REQUIREMENT A:
Answer these questions about the LDA topic distances notebook:
(i) How many topics is the model set to train?
(ii) What value is assigned to RANDOM_SEED?
(iii) Which two distance functions are imported from sklearn.metrics.pairwise?
REQUIREMENT B:
Pick up the LDA topic distances notebook right after its last line and keep writing it.

Feature: LDA Topic Distances

Train a Latent Dirichlet Allocation model with 300 topics on the question corpus and compute topic distances between the question pairs.

Imports

This utility package imports numpy, pandas, matplotlib and a helper kg module into the root namespace.



In [ ]:

    
from pygoose import *



In [ ]:

    
from gensim.corpora import Dictionary
from gensim.models import LdaMulticore



In [ ]:

    
from nltk.stem import SnowballStemmer



In [ ]:

    
from sklearn.metrics.pairwise import cosine_distances, euclidean_distances

Config

Automatically discover the paths to various data folders and compose the project structure.



In [ ]:

    
project = kg.Project.discover()

Identifier for storing these features on disk and referring to them later.



In [ ]:

    
feature_list_id = 'lda'

Number of LDA topics to train.



In [ ]:

    
NUM_TOPICS = 300

Make subsequent runs reproducible.



In [ ]:

    
RANDOM_SEED = 42

Read Data

Preprocessed and tokenized questions.



In [ ]:

    
tokens_train = kg.io.load(project.preprocessed_data_dir + 'tokens_lowercase_spellcheck_no_stopwords_train.pickle')
tokens_test = kg.io.load(project.preprocessed_data_dir + 'tokens_lowercase_spellcheck_no_stopwords_test.pickle')

Train LDA

Build a corpus of stemmed documents.



In [ ]:

    
stemmer = SnowballStemmer('english')

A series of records

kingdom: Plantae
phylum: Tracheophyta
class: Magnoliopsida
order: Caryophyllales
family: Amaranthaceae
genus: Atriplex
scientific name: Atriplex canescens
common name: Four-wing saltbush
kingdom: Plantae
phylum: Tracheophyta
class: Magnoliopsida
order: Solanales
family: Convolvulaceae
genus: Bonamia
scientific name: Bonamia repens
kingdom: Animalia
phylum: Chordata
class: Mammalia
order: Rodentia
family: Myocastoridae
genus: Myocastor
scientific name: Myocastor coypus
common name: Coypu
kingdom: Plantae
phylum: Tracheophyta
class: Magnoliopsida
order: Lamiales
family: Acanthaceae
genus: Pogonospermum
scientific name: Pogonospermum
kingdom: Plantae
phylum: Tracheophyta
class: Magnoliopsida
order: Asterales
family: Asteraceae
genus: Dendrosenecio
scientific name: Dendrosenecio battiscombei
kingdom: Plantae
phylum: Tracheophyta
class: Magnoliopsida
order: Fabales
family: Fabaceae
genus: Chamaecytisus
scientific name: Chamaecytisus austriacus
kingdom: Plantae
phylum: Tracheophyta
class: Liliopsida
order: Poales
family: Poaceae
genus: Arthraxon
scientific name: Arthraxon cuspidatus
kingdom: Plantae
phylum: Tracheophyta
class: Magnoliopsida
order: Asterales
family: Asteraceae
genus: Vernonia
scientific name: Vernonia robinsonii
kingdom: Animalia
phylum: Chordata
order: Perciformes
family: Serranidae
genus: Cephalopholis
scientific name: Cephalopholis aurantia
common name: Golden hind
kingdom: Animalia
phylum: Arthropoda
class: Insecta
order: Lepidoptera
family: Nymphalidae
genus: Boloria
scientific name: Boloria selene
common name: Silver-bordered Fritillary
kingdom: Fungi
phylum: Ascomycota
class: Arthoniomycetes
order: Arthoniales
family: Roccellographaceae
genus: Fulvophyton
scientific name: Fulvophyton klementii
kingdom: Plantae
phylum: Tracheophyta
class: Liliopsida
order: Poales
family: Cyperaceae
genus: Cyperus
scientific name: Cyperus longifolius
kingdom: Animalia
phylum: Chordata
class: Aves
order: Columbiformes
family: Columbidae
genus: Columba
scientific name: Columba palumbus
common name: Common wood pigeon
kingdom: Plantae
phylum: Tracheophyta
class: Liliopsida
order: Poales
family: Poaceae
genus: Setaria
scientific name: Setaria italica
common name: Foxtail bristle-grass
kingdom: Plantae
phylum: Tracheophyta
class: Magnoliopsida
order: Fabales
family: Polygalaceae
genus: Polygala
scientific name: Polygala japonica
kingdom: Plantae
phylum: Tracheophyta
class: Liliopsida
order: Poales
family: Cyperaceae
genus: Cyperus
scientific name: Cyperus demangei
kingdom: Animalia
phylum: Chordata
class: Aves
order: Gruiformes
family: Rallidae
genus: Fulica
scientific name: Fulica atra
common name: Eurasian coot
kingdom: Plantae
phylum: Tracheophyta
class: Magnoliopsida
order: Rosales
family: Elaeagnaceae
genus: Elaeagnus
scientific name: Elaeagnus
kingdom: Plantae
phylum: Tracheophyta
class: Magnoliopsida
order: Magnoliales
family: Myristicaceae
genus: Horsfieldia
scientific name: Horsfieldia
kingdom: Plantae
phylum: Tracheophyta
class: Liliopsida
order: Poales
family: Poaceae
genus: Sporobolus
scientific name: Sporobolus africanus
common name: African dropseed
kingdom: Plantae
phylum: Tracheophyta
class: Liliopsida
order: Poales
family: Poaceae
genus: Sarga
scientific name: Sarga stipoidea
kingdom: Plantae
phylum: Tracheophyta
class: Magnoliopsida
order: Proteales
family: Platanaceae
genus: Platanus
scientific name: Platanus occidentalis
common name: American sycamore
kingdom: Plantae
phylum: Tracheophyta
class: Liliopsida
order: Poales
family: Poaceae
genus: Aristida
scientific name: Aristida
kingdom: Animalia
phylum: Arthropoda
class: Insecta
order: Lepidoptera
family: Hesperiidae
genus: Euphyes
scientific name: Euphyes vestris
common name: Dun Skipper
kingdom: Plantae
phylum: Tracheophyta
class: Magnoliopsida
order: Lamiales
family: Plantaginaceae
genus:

TASK ANSWER A:
(i) 300
(ii) 42
(iii) cosine_distances and euclidean_distances

TASK ANSWER B:
In [ ]:

    
def stem_pair(pair):
    return [
        [stemmer.stem(token) for token in pair[0]],
        [stemmer.stem(token) for token in pair[1]],
    ]



In [ ]:

    
tokens = kg.jobs.map_batch_parallel(
    tokens_train + tokens_test,
    item_mapper=stem_pair,
    batch_size=1000,
)



In [ ]:

    
documents = list(np.array(tokens).ravel())

Based on the corpus, train the BoW vectorizer and the topic model.



In [ ]:

    
dictionary = Dictionary(documents)



In [ ]:

    
corpus = [dictionary.doc2bow(document) for document in documents]



In [ ]:

    
model = LdaMulticore(
    corpus,
    num_topics=NUM_TOPICS,
    id2word=dictionary,
    random_state=RANDOM_SEED,
)



In [ ]:

    
model.save(project.trained_model_dir + f'lda_{NUM_TOPICS}.pickle')

Build topic vectors, compute distances



In [ ]:

    
def compute_topic_distances(pair):
    q1_bow = dictionary.doc2bow(pair[0])
    q2_bow = dictionary.doc2bow(pair[1])
    
    q1_topic_vec = np.array(model.get_document_topics(q1_bow, minimum_probability=0))[:, 1].reshape(1, -1)
    q2_topic_vec = np.array(model.get_document_topics(q2_bow, minimum_probability=0))[:, 1].reshape(1, -1)
    
    return [
        cosine_distances(q1_topic_vec, q2_topic_vec)[0][0],
        euclidean_distances(q1_topic_vec, q2_topic_vec)[0][0],
    ]



In [ ]:

    
distances = kg.jobs.map_batch_parallel(
    tokens,
    item_mapper=compute_topic_distances,
    batch_size=1000,
)



In [ ]:

    
X_train = np.array(distances[:len(tokens_train)], dtype='float64')
X_test = np.array(distances[len(tokens_train):], dtype='float64')



In [ ]:

    
print('X_train:', X_train.shape)
print('X_test: ', X_test.shape)

Save features



In [ ]:

    
feature_names = [
    'lda_cosine',
    'lda_euclidean',
]



In [ ]:

    
project.save_features(X_train, X_test, feature_names, feature_list_id)



In [ ]:

    
pd.DataFrame(X_train).describe()



In [ ]:

    
pd.DataFrame(X_test).describe()



In [ ]:

    
pd.DataFrame(X_train).plot.hist()